Saving money for your dream: “I am having an out of money experience.”

“I’m in trouble”. The story screenshot.

Tipy: “I’m tired of being short of money. Why do some people find it easier to build up their savings, but others don’t? My sister is brilliant with her savings, she gets excited about the process. I find it hard to save, trying to turn saving into a habit is stressful! It’s so annoying and I can’t seem to save no matter what I do! It even affects the quality of my sleep at night. Do you think I should try a magic course about the money energy?”

Ally: “Well, I am definitely not the right person to ask for advice on the money energy. By the way, let me know if you find the right course, I might join you there! I do know that you may not be managing your money as effectively as you could be.”

Tipy: “Of course! It’s because I don’t have enough of it!”

Ally: “Well, the truth is that if you are not managing what you’ve got effectively, the larger amount of money will not actually make you happier, but rather could make your nights even more sleepless. Let’s check the basics. Give me an example of how you’ve tried to save for something, like a holiday.”

Tipy: “I’ve tried an envelope system before. I wrote the title ‘Himalaya Trip’ on the envelope and decided to put 10% of my income to this envelope every month.”

Ally: “Did it work?”

Tipy: “Yes, initially. I was able to save a few hundred £. Before I knew it, it was Christmas and I had to buy so many bloody presents that I had to use most of my savings from the envelope. This made me very frustrated with the whole idea of savings.”

Ally: “So, do you regret that you bought those presents?”
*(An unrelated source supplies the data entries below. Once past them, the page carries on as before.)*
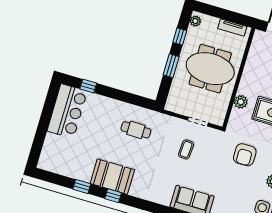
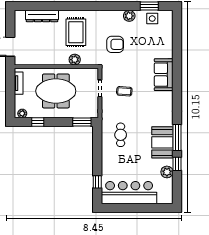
window: (171, 66) -> (82, 122), moved
meeting table: (210, 69) -> (56, 91), turned 90
bar counter: (67, 111) -> (129, 193), width x1.36
plant: (76, 172) -> (167, 172), added
window: (113, 196) -> (177, 137), width x2.17

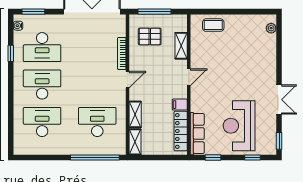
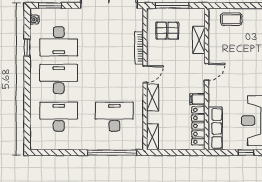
shelving: (135, 114) -> (153, 98), moved
window: (213, 157) -> (246, 153), moved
Tipy: “No, I’m not frustrated that I had to buy them. I just regret that I couldn’t find another way to get the money that I needed for them. I’m disappointed that nothing seems works for me when I’m trying to save some cash to put towards my dreams, regardless of how hard I work for it. It seems that the only thing left to do is find a magic talisman to bring me more money, then I’ll be happy!”

“Why do we behave this way?” Behavioural Science in Layman terms.

Feeling guilty after a session of reckless spending is something that most of us have experienced before. We all have dreams that we want to achieve and sometimes money is the reason for those goals not being met. These days, we don’t have a lot of disposable income and we understand that every spare penny is important. So why is it that we have such a hard time saving our money?

The first reason as to why we find it so difficult to save our cash is known as mental accounting. According to Richard H. Thaler, we gain happiness from the object in which we are purchasing but we also receive satisfaction from the purchase of the item itself. This attracts us to spend money that we know we shouldn’t. Mental accounting can either make it easier or more difficult to save money; it can help us because it allows us to visualise our savings and help us focus on a set goal. However, by personalising our money, it can make us feel guilty for spending our savings on something other than what it was intended for, even if it is a necessity like an unexpected bill. Financial advisors would say that a better approach would be to understand that is money is money and has to flow, it can be replaced; the holiday can still happen, guilt is unnecessary as it only leads to unhappiness.

The second reason is time discounting research; we are less likely to save our money to gain future rewards as subconsciously, we would rather have something that will only temporarily satisfy us now than wait for something that will give us long-term happiness. Behavioural science shows that we are bad at imagining our future selves and recognising that our actions will have future consequences. For example, by being reckless with our money now may result in us being unable to afford that holiday we so desperately wanted in the future. It can seem like the better option to make an impulse purchase and receive instant gratification rather than to save our money because the future is unknown; there’s always the possibility that the chance to receive further happiness will never come so we may as well grab it while we can. As a result of this, it’s difficult for us to act in a way that will benefit us in the future.

“Is there a magic pill to help?” Practical tricks and tips.

1. Visualise. Having the intent to save with a particular goal in mind such as holiday can make saving easier. By putting our spare cash in an envelope with a picture related to what we’re saving for attached, it can encourage us to save better. For example, by attaching a photo of our favourite holiday destination to an envelope can help us imagine the holiday being a reality, motivating us to save.

2. Trick your mind. By forming a connection between our current selves and our future selves, we can better understand the importance of saving money and will, therefore, be more likely to do so. There are apps available such as AgingBooth that can show us what we will look like when we are older. A study conducted between two groups showed that those who had used the app to age themselves said that they would be willing to put up to 30% more money towards their savings than those who had not. Another option as advised by Jane McGonigal is to keep updated with the potential future of our favourite things e.g. books, travel, etc. to get an idea of how things may change for them in the future.

3. Automate. Research suggests that we should take approximately 10% of each paycheck and separate it from the rest of our money. With online banking, we can set up an automatic transfer of a set amount into a savings account. A study conducted showed that people who spend their money freely rather that deposit money regularly into a savings account had significantly less money to enjoy than those who did. By having an automatic bank transfer in place, you can save money by regularly making automatic payments without it constantly being at the forefront of your mind.

Sketch: Tipy is setting fire to her money; she is spending her money on things that do not give her long-term happiness so she may as well burn it.